Spiegelburg glänzt mit deutschem Rekord

Monte Carlo (dpa) - Silke Spiegelburg sprang wie von der Tarantel gestochen von der Matte auf, schrie ihre Freude hinaus und wusste gar nicht, wohin mit ihren ganzen Emotionen. Ausgerechnet bei der Olympia-Generalprobe hat die Stabhochspringerin aus Leverkusen einen deutschen Rekord aufgestellt.

„Für mich war es erstmal wichtig, die 4,80 zu springen. Seit drei Jahren habe ich darauf gewartet. Der Rekord war dann das i-Tüpfelchen“, sagte sie nach ihrem 4,82-Meter-Coup in Monaco der Nachrichtenagentur dpa. „Endlich ist der Knoten geplatzt.“

Bei dem letzten Diamond-League-Meeting vor den Sommerspielen stand Spiegelburg mit übersprungenen 4,70 Meter schon als Siegerin fest, als sie im zweiten Anlauf auch die 4,82 nahm. Damit stellte die 26-Jährige nicht nur eine Weltjahresbestleistung auf, sondern düpierte das komplette Klassefeld. So erlitt Jelena Issinbajewa an ihrem langjährigen Wohnort ein Debakel: Die 30 Jahre alte Russin, die in London ihr drittes Olympia-Gold nach 2004 und 2008 anstrebt, scheiterte dreimal an ihrer Anfangshöhe von 4,70.

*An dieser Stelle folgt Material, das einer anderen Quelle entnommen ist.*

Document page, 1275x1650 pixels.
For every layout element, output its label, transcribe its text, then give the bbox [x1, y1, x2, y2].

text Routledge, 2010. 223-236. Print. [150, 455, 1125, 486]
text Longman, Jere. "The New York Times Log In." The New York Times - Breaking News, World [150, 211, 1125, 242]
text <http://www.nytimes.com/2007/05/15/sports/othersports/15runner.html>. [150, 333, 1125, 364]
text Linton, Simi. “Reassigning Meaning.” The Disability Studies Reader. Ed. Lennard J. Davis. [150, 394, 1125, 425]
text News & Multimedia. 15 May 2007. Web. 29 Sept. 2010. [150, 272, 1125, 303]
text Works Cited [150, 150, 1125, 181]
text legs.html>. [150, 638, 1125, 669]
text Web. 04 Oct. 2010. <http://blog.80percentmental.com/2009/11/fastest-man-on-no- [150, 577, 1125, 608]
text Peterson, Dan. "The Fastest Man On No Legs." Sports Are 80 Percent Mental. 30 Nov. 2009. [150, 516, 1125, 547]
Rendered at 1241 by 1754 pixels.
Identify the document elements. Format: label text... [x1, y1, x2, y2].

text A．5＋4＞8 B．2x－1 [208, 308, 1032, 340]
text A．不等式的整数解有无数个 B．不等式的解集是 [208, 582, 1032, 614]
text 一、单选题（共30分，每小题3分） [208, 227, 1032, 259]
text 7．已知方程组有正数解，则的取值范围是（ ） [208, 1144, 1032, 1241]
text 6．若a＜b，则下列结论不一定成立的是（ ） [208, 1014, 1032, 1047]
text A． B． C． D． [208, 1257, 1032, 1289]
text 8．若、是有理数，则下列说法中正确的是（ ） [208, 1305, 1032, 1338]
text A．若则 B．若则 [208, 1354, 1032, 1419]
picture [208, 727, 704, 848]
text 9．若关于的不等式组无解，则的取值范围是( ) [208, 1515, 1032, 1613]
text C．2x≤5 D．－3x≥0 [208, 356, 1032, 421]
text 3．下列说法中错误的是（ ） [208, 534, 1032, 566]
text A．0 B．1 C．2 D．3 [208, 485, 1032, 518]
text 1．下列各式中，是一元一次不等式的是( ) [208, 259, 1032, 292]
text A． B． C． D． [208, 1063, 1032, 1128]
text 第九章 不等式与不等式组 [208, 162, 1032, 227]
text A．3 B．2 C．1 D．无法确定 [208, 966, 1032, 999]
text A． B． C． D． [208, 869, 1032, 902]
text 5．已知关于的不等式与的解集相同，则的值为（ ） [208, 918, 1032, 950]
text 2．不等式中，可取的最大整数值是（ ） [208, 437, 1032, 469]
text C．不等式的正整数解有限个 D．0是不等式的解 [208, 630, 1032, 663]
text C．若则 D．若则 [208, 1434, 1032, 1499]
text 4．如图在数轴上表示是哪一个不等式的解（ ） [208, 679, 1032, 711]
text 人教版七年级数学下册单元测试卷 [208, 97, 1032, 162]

Spiegelburg besiegte unter anderen auch Weltmeisterin Fabiana Murer aus Brasilien - und Martina Strutz. Die Neubrandenburgerin hatte bei ihrem Silbermedaillengewinn bei der WM 2011 in Daegu/Südkorea mit 4,80 Metern den bis Freitag geltenden deutschen Rekord aufgestellt. Im Fürstentum musste sie nicht nur zuschauen, wie ihr Spiegelburg die Bestmarke entriss, sondern enttäuschte selbst als Siebte mit 4,54.

Vor drei Wochen kauerte Spiegelburg noch enttäuscht auf der Matte: Nur Vierte war sie bei der EM in Helsinki geworden - wieder einmal. Bei der Heim-WM 2009 in Berlin vergoss sie sogar Tränen: Mit 4,65 Meter überwand sie damals die gleiche Höhe wie die beiden Zweitplatzierten Monika Pyrek (Polen) und Chelsea Johnson (USA), brauchte aber einen Versuch mehr und verpasste so eine Medaille.

Bei den Hallen-Europameisterschaften 2009 und 2011 und bei der Freiluft-EM 2010 gewann sie jedoch Silber. Nach einem bitteren neunten Rang bei der WM im vergangenen Jahr hat sich Spiegelburg nun mit dem 4,82-Meter-Satz mächtig Respekt verschafft im Hinblick auf London. „Ich habe gemerkt, dass ich den Stab sehr gut belastet habe, als es nach oben ging“, erzählte sie am Samstag immer noch aufgewühlt und lachte: „Als ich auf der Matte aufkam, bin ich gleich wieder hochgesprungen.“

Bei ihrer Jubelrunde schaute die deutsche Meisterin erstmal hektisch die Laufbahn rauf und runter, weil sie noch in Erinnerung hatte, dass die 3000-Meter-Hindernisläufer unterwegs sind. „Ich wusste nicht mehr: Wo ist hier wo, wie, was?“

Der Stabhochsprung bei Olympia verspricht nun eine ganz spannende Angelegenheit zu werden: Bis zum Freitag führte Murer die internationale Bestenliste mit 4,77 an. Issinbajewa war nach ihrem EM-Verzicht erst vor zwei Wochen mit zwei Zentimetern weniger im französischen Sotteville-lès-Rouen in die Saison eingestiegen und wirkte nach ihrem „Salto nullo“ in Monte Carlo ratlos. Die beste Stabhochspringerin der Geschichte mit 28 Weltrekorden hatte kürzlich angekündigt, ihre Karriere nach der Heim-WM 2013 in Moskau definitiv zu beenden.

„In London will ich das Finale erreichen und dann versuchen, alles zu geben“, meinte Spiegelburg nach ihrem Karrieresprung und verbot sich selbst große Ankündigungen: „Mein größtes Ziel, das will ich nicht sagen.“ Gut möglich, dass sie jetzt vom Olympiasieg träumt.